Using a stable lab power supply at 12.0VDC. Circuit is on only 12 sec. at a time.
The V drop across the fet is 1.6V. At 1.8A full-on current, that's about 3W, but the mosfet doesn't even get warm to the touch.
Why is the V drop across the mosfet so large? The Rds-on is spec'd at only 7mOhm. At 2.5A, should not that give a drop of less than 20mV? Applied gate V is measured at 5.3V. Spec is +/-20V max, typical 2-4V, so fet should be "full on".
Expected to see, and need, almost the full 12V on the load.
Probably reading the specs wrong, but I'm, as usual, puzzled.
Thanks for any help.

 

Specs read correct. What is the source of the 5.3 volt gate voltage?

 

It does sound a bit high to me.
Have you ensured there is no voltage drop in wires and connections involved in your measurements?
Also, if you have an oscilloscope, check there is no oscillations going on as that will upset your readings.

 

It does sound a bit high to me.
Have you ensured there is no voltage drop in wires and connections involved in your measurements?
Also, if you have an oscilloscope, check there is no oscillations going on as that will upset your readings.

Also, is the gate drive adequate??

 

The source of the gate voltage is an Arduino Mega board.
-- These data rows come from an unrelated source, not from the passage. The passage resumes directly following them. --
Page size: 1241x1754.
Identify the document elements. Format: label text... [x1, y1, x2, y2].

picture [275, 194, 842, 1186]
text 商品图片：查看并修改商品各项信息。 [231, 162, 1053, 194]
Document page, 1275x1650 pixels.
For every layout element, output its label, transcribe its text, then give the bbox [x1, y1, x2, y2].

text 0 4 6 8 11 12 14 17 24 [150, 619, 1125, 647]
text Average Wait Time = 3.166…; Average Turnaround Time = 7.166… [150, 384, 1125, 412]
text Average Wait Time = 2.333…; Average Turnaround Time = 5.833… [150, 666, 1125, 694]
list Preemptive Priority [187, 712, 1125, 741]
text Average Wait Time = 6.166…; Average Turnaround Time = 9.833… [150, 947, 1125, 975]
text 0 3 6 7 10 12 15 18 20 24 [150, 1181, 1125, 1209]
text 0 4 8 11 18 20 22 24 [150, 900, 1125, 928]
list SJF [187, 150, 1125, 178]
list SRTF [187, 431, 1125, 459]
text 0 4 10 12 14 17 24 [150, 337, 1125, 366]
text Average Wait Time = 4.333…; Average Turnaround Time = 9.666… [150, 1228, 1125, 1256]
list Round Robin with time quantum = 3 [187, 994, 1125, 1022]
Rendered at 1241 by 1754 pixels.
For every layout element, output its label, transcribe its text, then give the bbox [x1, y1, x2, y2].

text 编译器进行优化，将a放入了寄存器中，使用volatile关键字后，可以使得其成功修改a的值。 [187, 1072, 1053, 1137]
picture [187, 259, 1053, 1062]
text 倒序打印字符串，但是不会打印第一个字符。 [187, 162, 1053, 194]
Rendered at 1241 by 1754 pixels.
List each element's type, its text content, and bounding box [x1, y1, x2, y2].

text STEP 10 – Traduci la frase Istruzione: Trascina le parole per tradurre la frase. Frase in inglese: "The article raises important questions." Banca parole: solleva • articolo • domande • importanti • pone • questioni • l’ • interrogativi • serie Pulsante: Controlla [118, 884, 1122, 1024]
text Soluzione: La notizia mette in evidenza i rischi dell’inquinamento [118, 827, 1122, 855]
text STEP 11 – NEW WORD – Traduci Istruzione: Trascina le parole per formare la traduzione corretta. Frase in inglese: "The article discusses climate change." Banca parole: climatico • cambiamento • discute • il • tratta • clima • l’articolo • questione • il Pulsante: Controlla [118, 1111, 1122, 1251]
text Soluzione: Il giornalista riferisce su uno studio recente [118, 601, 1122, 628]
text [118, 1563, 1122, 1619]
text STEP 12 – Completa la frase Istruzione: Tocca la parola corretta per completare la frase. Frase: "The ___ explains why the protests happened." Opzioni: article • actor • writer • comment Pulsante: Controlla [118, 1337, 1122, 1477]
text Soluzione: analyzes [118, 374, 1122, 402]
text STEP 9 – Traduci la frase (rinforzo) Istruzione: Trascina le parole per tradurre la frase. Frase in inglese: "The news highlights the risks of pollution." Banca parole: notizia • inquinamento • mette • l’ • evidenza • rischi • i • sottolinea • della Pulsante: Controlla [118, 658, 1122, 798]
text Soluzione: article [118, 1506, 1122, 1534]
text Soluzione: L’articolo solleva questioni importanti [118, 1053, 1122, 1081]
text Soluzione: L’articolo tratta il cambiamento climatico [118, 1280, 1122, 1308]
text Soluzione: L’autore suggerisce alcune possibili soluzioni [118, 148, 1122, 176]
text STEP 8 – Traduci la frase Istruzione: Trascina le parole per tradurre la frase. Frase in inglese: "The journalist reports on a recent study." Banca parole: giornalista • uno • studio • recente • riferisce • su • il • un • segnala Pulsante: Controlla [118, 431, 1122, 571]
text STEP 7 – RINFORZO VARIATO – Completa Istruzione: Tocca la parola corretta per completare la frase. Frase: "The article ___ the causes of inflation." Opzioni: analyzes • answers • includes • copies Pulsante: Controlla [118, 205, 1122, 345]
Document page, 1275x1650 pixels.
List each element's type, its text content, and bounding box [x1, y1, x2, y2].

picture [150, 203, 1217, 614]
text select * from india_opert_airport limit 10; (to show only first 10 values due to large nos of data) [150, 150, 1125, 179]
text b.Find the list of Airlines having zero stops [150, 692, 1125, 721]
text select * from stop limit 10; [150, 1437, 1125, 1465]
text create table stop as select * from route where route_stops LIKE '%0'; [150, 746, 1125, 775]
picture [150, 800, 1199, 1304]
Gate V was measured at 5.3V.
The long leads to the protoboard result in a measured V 0f 11.9V when the power supply indicates 12.0V. High quality PS with both V and I digital readout.
Do not have a scope. What factors could cause the problem you refer?
I'm thinking all the probably poor contacts on the protoboard add up in this low R circuit. The V load is measured including the power leads at the connection point to the board.
"Is the gate drive adequate?" Spec says 2-4V typical, have a solid 5.3V. Does the 10K resistor have any effect on the output? I used 1K, 2.2K and 10K, noticed no difference in heater, but didn't make any measurements yet on the lower value R's.
Thank you for the amazingly fast responses.

 

The 10K resistor will be ok as long as the gate voltage is not loaded down by it, and an Arduino can easily drive 10K.
I often use 100K as a pull down because in normal operation, the gate is driven both high and low.
The resistor is a safeguard for having the gate in a defined state at startup as the Arduino will not be driving until the program runs.

 

Have 68K Rs handy, so will use those. Tried one...no change in the large drop across the mosfet. Thinking that 28g jumpers and crummy protoboard pin/sockets are messing with the voltages?

 

Found an answer on the Arduino forum ... the mosfet I used is not a logic level one. Need to find another spec.